Communication plays an important role in providing excellent dental care to our patients. This involves the entire dental team. Although the first impression is usually with the front office administrator, the clinical team, assistant, hygienist and doctor play an integral part in the patient’s acceptance of their dental treatment. A specific plan needs to be designed to give the patient optimal care. How you introduce the patient to dental care relies on your dental team’s ability to make the patient feel comfortable with their decisions. When a patient expresses concern or asks a question, each team member needs to be able to refer to the one of the “experts” in the office while at the same time helping the patient to be well cared for. This method builds a bridge between the clinical and front office and creates trust and confidence between the patient and dental team.

A well-defined treatment plan can also be a great tool for case acceptance. There are many excellent treatment plans available on most computer systems although, they tend to be very technical. My advice is to design a “user friendly” treatment plan that encompasses all aspects of the patient’s dental care. A sample treatment plan is shown below.

A custom designed treatment plan allows the Dentist and dental team to be more specific regarding customizing treatment recommendations for the patient. It allows the patient the opportunity to completely understand what is being proposed to them. First, you need to set goals for your patient’s treatment. Your initial goal should always be to provide “lifelong oral health and comfort”. Then list in order of priority the patient’s treatment needs, i.e. preventive and periodontal treatment, restorative treatment, replacement of missing teeth and finally, cosmetic treatment. It is also important to remember quadrant dentistry. The more you offer quadrant dentistry for your patients; the better it is on them and the dental practice. Finally, I recommend listing an estimated total (including all possible scenarios) and a disclaimer at the bottom of the treatment plan explaining that all fees quoted will be valid for 90 days from date of consult and that actual treatment rendered may change.
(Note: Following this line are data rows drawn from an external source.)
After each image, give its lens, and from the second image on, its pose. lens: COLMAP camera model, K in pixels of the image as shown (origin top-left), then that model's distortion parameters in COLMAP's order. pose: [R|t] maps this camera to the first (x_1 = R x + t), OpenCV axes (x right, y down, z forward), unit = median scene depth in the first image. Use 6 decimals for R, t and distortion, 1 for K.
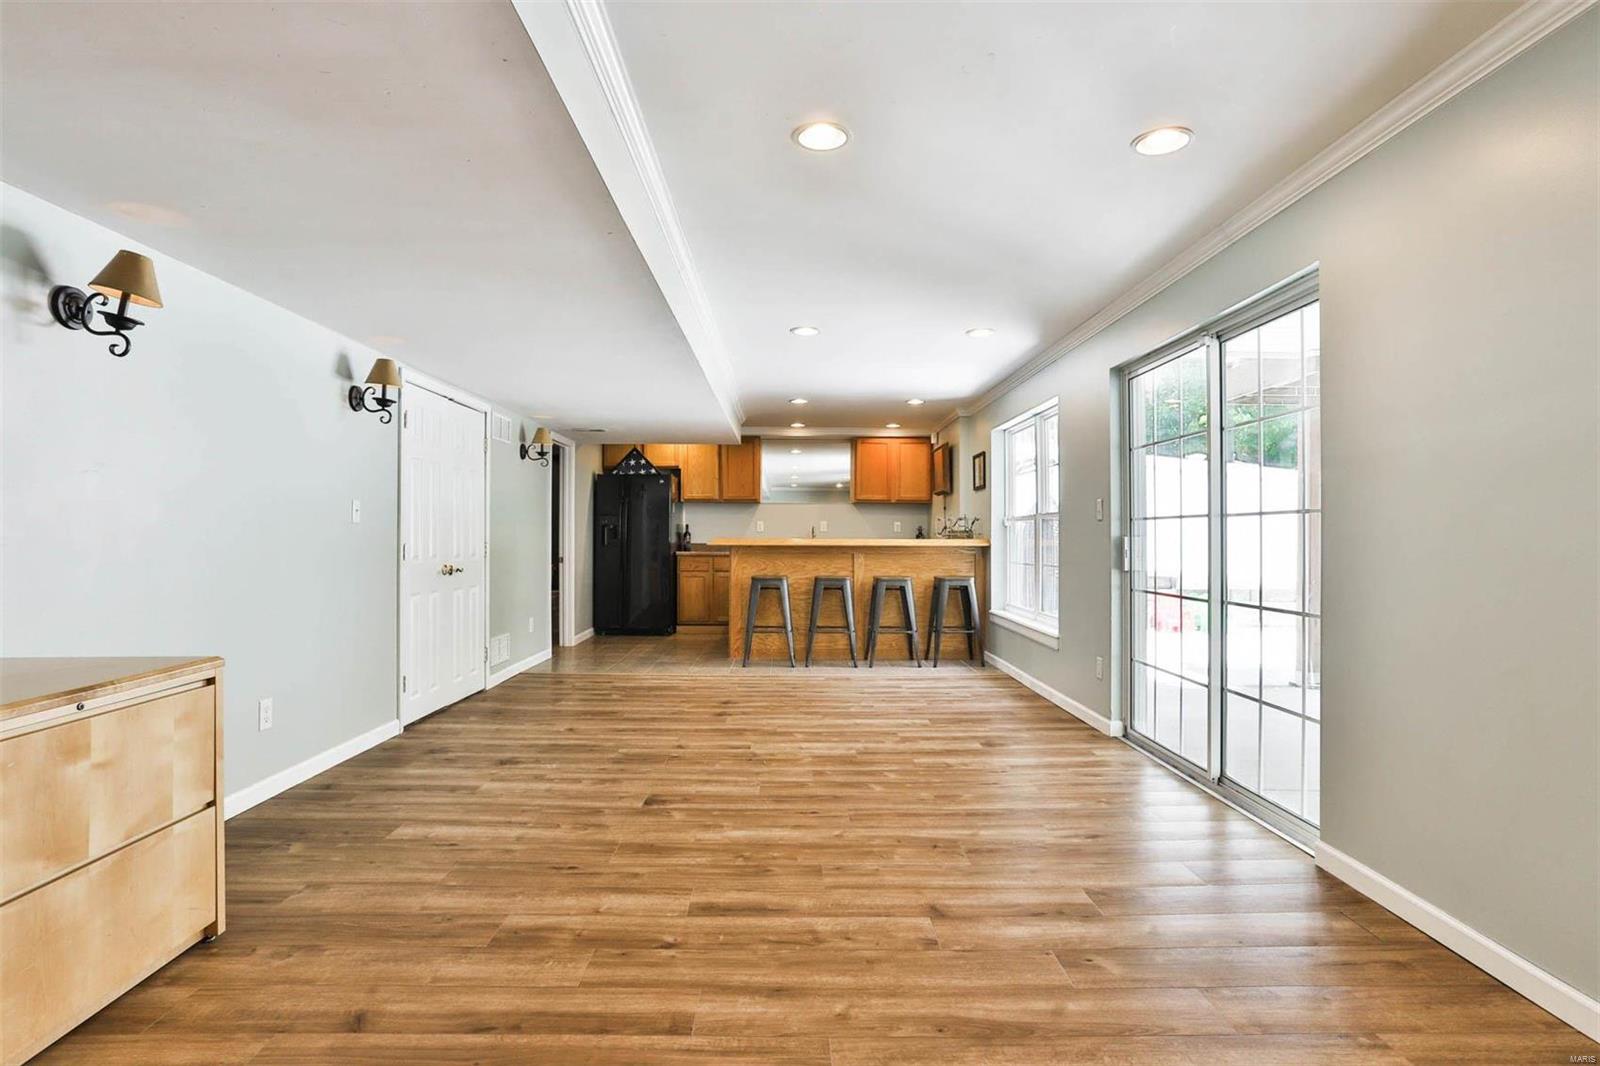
lens RADIAL K [[826.1, 0, 791.7], [0, 826.1, 530.4], [0, 0, 1]] dist [-0.057731, 0.035244]
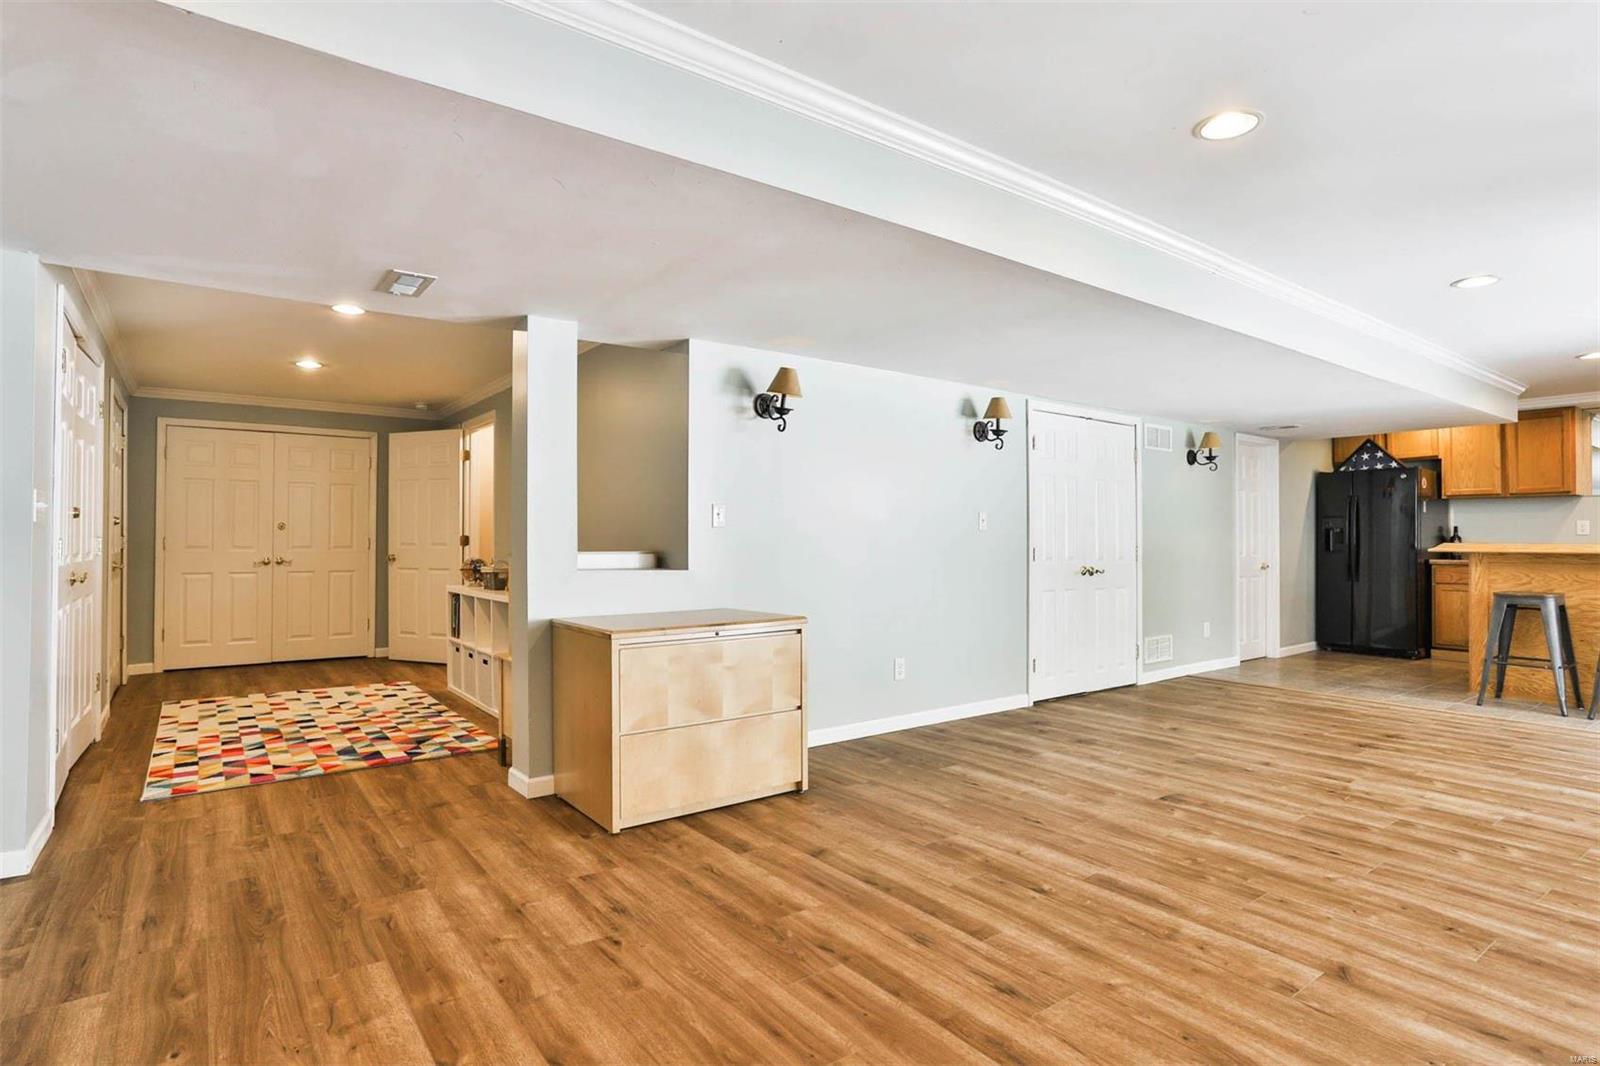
lens RADIAL K [[826.1, 0, 791.7], [0, 826.1, 530.4], [0, 0, 1]] dist [-0.057731, 0.035244]
pose [[0.587120, -0.011349, -0.809420, 0.294683], [0.005759, 0.999935, -0.009843, 0.001789], [0.809479, 0.001118, 0.587147, 0.013440]]
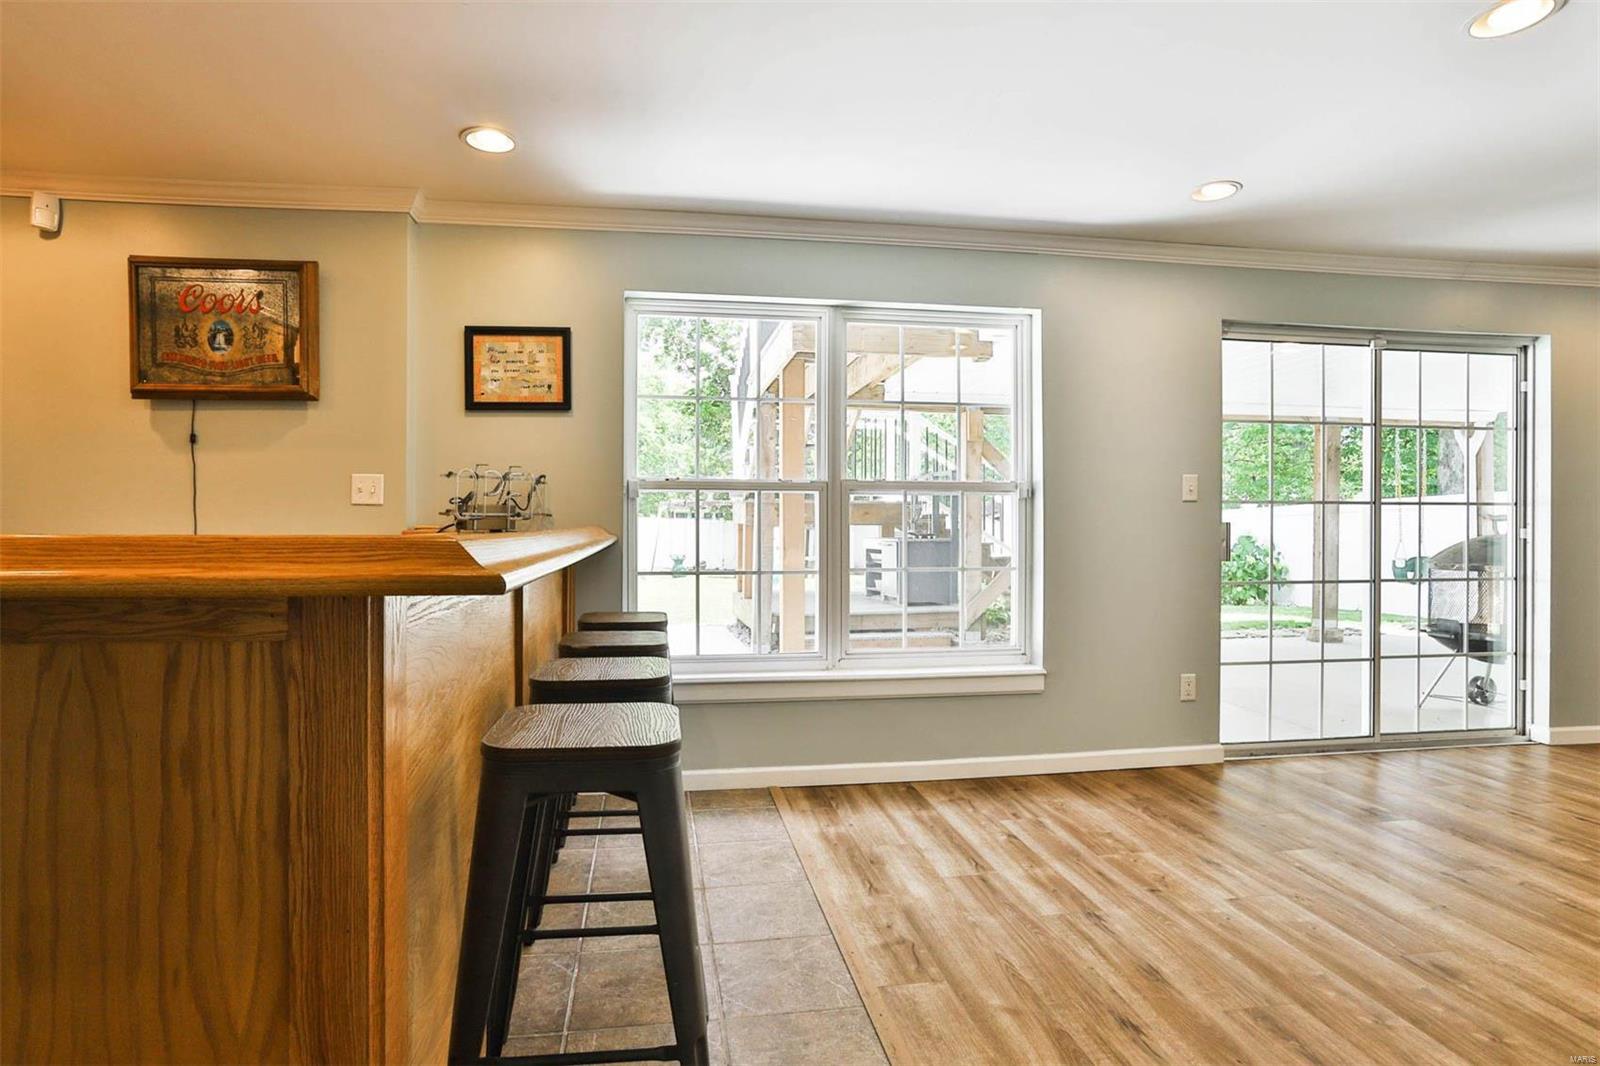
lens RADIAL K [[826.1, 0, 791.7], [0, 826.1, 530.4], [0, 0, 1]] dist [-0.057731, 0.035244]
pose [[-0.159182, -0.009179, 0.987207, -0.375772], [-0.009129, 0.999928, 0.007825, 0.013158], [-0.987207, -0.007767, -0.159254, 1.626685]]
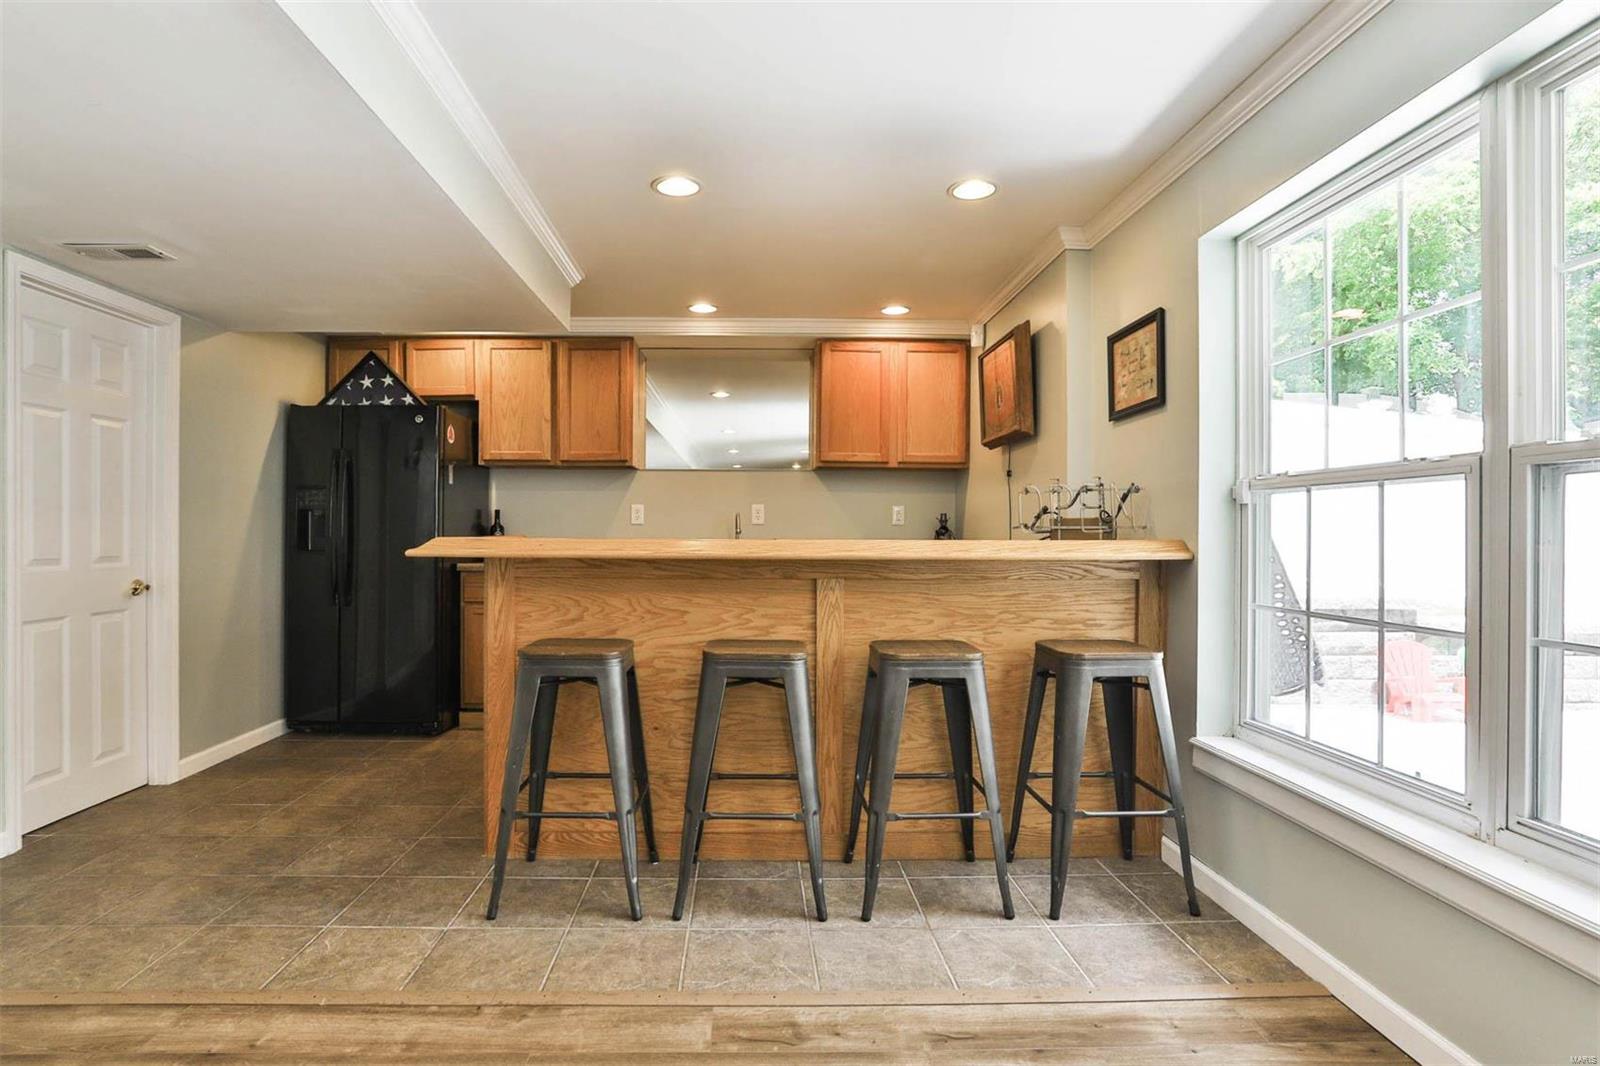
lens RADIAL K [[828.9, 0, 733.2], [0, 828.9, 534.9], [0, 0, 1]] dist [-0.088603, 0.036807]
pose [[0.999727, 0.002966, -0.023195, 0.079290], [-0.002770, 0.999961, 0.008445, 0.009063], [0.023219, -0.008378, 0.999695, 1.070090]]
Scheduling your patient for their comprehensive or cosmetic dentistry can present a challenge for even the best dental teams. A “designer treatment day” should be planned in your dental practice to allow for optimal dentistry to be rendered. This requires a choreographed sequence of events for quadrant dentistry to be performed with the least amount of stress in your day. First, set your annual goal, divide by number of days in office to treat patients and then determine production per hour from that. Then, determine what time of day doctor likes to do major comprehensive or cosmetic dentistry and design your schedule appropriately. You will want to determine a dollar goal to produce each day in order to achieve this. The more you consistently adhere to the “designer” schedule, the lower the stress in your practice for your dental team and your patients. Successful practices must consider both the patient and the dental team when setting out to achieve the optimal result for the patient.

Finally, be sure to utilize effective verbal skills. Don’t ask yes/no questions and always offer at least two options. This helps the patient feel as though they are in the driver’s seat while allowing the practice to be in the driver’s seat. Actively listen to your patient’s questions and concerns to best answer their questions. Offer viable solutions designed to assist the patient in accepting the best dental treatment options.

Conclusion: All aspects for achieving the exciting, esthetic oriented dental practice begins with a plan. That plan must include how you communicate with the patients and dental teams. Having a customer service-oriented practice in place takes planning, polish and positive attitudes. Everyone needs to take ownership in his or her practice and be excited about the possibilities.